Vera… oh Vera. You are getting yourself further and further in it. The shit I mean. She’s taking the advice of Prince Ick himself – why-oh-why she believes everything he says is quite beyond me – and pinning the blame on poor Officer Murphy for letting Bea out after she “misplaced her swipe card”. Murphy denies it of course, but Vera says the alternative is that she will be implicated in an attempted murder investigation because she let Ferguson get out of her cell and hot-shot Allie. Murphy takes the first option, and both Vera and Jake stand back and watch as an innocent Murphy cleans out her locker.

 

The interesting thing here is that both are guilty of corruption, but neither one knows the extent to which the other is involved. Jake delivers the news to Joan that Vera didn’t let Bea out at the same time that Vera is dropping the phone Bea was supposed to use to record Ferguson’s confession down a storm water drain. Joan’s lip twitches as it does when she hears news that doesn’t please her, or when she’s feeling out of control.
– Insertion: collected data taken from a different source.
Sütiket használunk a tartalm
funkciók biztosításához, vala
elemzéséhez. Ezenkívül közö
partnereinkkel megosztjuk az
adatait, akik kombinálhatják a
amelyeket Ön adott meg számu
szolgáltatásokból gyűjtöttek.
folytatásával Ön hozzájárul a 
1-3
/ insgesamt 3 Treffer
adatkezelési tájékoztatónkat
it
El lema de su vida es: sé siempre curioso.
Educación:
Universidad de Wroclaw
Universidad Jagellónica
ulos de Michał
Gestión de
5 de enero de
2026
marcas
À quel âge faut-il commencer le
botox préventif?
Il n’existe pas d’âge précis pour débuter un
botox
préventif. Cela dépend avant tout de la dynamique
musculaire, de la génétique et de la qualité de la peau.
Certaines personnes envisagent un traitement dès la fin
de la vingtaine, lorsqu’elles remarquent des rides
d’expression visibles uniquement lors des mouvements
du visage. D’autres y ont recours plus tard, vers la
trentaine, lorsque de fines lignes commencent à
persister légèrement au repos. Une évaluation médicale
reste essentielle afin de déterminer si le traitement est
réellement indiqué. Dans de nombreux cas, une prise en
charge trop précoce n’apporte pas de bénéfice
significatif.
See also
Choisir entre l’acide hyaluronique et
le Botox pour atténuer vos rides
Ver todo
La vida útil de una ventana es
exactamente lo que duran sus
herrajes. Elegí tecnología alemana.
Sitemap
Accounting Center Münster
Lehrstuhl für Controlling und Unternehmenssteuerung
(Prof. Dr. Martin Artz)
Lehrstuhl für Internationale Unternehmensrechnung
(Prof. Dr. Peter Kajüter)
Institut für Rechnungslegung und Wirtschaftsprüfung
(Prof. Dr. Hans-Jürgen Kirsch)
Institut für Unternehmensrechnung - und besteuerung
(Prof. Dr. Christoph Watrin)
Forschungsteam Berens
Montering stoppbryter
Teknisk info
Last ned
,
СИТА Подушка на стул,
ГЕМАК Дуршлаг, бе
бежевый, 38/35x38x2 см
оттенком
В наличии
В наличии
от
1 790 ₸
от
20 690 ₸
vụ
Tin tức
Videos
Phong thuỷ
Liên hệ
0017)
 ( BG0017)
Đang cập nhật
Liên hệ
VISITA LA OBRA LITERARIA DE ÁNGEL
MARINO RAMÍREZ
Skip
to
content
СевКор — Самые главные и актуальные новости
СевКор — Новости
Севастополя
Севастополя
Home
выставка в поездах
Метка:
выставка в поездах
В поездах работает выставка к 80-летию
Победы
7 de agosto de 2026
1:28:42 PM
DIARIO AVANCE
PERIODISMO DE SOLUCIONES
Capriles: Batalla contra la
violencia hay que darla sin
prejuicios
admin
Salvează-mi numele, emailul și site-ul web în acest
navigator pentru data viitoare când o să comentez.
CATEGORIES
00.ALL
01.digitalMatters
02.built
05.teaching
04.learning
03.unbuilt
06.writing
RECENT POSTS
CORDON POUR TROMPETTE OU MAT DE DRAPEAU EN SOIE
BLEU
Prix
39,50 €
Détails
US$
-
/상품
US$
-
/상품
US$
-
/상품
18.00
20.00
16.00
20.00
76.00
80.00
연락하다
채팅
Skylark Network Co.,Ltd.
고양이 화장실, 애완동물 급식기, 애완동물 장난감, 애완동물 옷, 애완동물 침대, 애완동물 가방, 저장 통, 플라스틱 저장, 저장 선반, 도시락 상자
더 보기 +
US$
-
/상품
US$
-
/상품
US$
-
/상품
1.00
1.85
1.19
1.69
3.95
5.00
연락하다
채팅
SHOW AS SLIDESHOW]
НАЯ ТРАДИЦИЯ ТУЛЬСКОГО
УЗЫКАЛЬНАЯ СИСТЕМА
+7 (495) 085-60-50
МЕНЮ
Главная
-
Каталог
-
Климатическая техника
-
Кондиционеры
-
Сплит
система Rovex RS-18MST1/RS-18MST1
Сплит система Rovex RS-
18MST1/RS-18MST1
Bad things happen when Joan’s lip twitches. Bad things are coming. Of course, this is Wentworth.

 

Back to Franky at work. Ever since the Dick started stalking her she’s been trying to get a word with her boss. Now it seems, it’s too late. Two detectives turn up to arrest her for the murder of Mike Pennisi.

 

 

Hang on… WHAT? Oh Franky, my Franky! What the fuck is happening? I’m confused (imagine how Franky is feeling). In Franky we have seen Wentworth’s true redemption story, and I have of course professed my undying love, but now I’m going to throw something out there. This stalker nutjob has come off as the bad guy, but while Franky has been getting her life together this poor dude has been walking around looking like the son of Freddy Kruger – not to mention the physical and emotional pain he’s suffered while he’s been ‘rehabilitating’. Who is the victim? And then there are all the other questions this raises for me…

 

How and why has Franky been implicated / investigated and clearly framed for the murder of someone who she saw just that morning?

 

Does she have the strength to stay the course she’s on after being thrown back into the heaving, seething – yet totally non-violent – environment that is Wentworth?

 

Has Pennisi pulled a Bea and somehow killed himself but framed the person he hates most in the world – i.e Franky – in the process?

 

Would the Wentworth writers pull the same stunt twice?

 

I guess we have to keep coming back to see.